◆ Task to carry out
This task calls for copying every line in the data below that contains the word "README".

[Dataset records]

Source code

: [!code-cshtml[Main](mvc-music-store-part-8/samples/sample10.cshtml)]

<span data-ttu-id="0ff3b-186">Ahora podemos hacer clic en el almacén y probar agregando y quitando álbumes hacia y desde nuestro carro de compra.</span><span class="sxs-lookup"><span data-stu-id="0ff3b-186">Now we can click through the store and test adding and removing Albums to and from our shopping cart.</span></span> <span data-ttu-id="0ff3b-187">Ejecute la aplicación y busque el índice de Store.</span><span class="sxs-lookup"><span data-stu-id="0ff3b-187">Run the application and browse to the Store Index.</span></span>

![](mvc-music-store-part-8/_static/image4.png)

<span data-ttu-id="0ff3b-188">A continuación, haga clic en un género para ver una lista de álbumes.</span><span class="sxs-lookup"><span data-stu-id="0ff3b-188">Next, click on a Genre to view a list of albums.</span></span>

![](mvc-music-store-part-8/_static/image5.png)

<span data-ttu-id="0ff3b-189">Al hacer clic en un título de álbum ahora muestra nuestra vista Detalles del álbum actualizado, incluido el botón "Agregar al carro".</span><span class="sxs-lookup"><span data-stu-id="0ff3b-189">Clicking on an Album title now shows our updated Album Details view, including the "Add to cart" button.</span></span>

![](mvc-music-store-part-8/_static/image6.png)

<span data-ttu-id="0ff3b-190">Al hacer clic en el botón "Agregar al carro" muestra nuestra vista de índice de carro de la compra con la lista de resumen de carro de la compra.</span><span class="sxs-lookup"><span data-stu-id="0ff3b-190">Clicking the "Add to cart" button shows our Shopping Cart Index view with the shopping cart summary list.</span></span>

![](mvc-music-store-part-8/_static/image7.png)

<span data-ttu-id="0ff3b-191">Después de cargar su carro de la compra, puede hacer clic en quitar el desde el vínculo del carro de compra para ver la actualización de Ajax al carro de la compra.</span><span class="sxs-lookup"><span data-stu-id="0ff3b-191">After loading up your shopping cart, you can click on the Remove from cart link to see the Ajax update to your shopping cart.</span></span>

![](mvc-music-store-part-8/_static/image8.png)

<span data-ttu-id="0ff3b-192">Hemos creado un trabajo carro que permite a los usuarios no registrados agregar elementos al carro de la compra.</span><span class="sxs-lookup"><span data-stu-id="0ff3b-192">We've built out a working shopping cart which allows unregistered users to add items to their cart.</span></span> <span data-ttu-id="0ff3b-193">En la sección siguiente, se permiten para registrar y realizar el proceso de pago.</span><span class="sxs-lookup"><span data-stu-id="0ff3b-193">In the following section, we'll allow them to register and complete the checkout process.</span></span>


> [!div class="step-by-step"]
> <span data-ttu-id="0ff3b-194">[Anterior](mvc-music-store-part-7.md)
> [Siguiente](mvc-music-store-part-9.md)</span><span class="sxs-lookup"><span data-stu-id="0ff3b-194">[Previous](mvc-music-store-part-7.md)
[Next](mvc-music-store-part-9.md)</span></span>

---

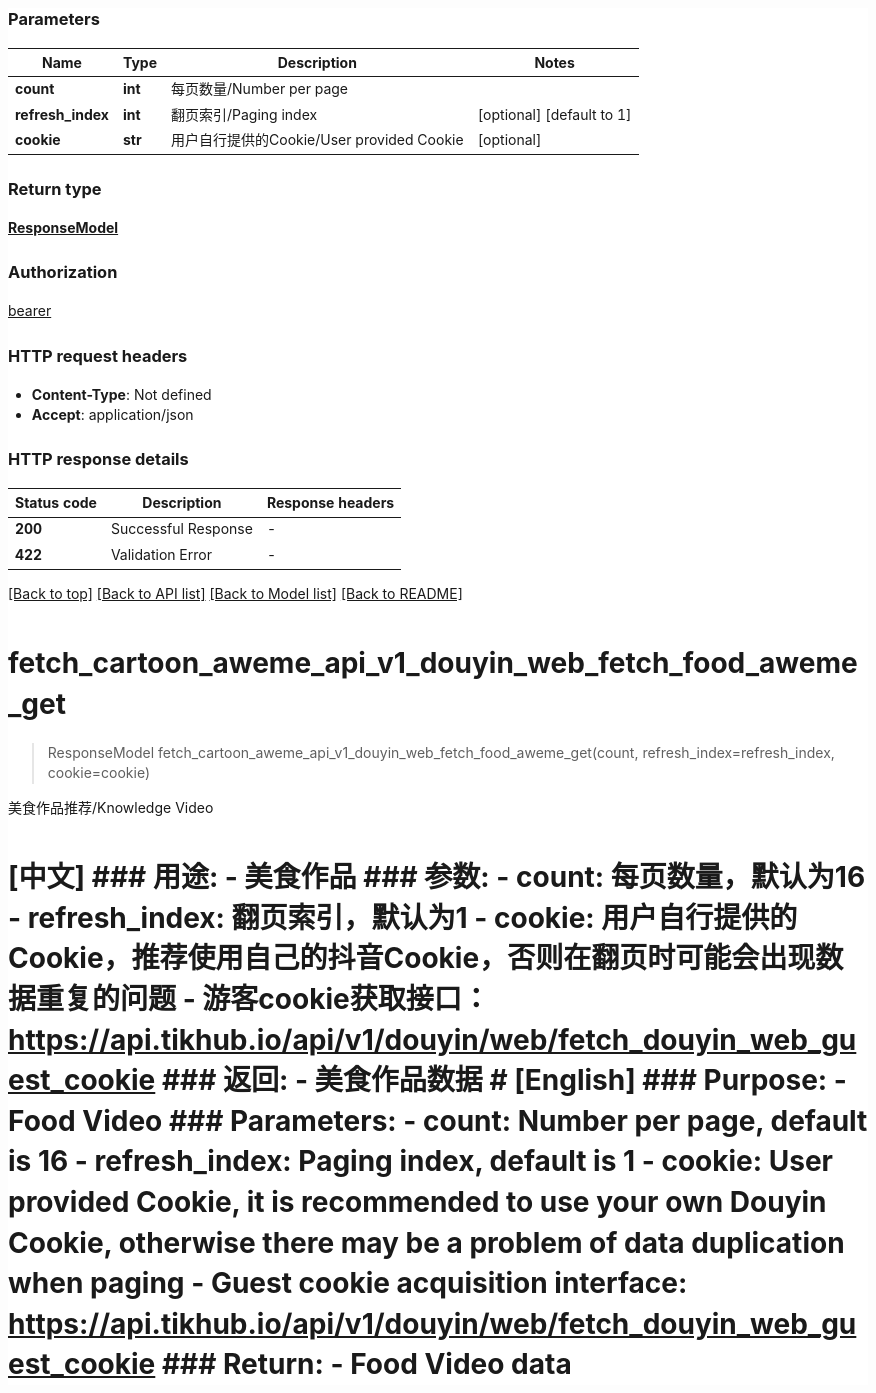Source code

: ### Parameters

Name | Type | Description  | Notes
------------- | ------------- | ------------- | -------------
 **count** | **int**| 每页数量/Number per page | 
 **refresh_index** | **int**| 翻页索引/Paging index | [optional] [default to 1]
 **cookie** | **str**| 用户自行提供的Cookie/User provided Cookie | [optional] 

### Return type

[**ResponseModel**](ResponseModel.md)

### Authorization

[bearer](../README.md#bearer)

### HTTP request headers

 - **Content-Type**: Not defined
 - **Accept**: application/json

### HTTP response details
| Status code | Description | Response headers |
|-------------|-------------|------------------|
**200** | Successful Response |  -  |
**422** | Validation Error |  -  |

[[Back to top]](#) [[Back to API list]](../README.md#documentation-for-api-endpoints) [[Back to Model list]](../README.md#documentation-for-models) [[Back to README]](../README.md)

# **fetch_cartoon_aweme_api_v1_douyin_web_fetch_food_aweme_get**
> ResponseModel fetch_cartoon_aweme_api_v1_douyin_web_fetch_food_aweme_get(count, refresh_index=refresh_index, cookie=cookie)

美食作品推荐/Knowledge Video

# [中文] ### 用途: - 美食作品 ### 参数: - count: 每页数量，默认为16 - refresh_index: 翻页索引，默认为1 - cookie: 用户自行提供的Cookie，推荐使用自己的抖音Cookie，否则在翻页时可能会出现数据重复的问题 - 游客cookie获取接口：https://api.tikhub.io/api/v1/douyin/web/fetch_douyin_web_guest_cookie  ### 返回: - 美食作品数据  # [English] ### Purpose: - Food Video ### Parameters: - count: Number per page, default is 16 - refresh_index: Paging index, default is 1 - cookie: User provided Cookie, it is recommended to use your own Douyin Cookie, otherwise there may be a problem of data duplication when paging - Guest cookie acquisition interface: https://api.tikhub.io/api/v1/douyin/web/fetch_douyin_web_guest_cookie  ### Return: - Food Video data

◆ Answer box
[bearer](../README.md#bearer)
[[Back to top]](#) [[Back to API list]](../README.md#documentation-for-api-endpoints) [[Back to Model list]](../README.md#documentation-for-models) [[Back to README]](../README.md)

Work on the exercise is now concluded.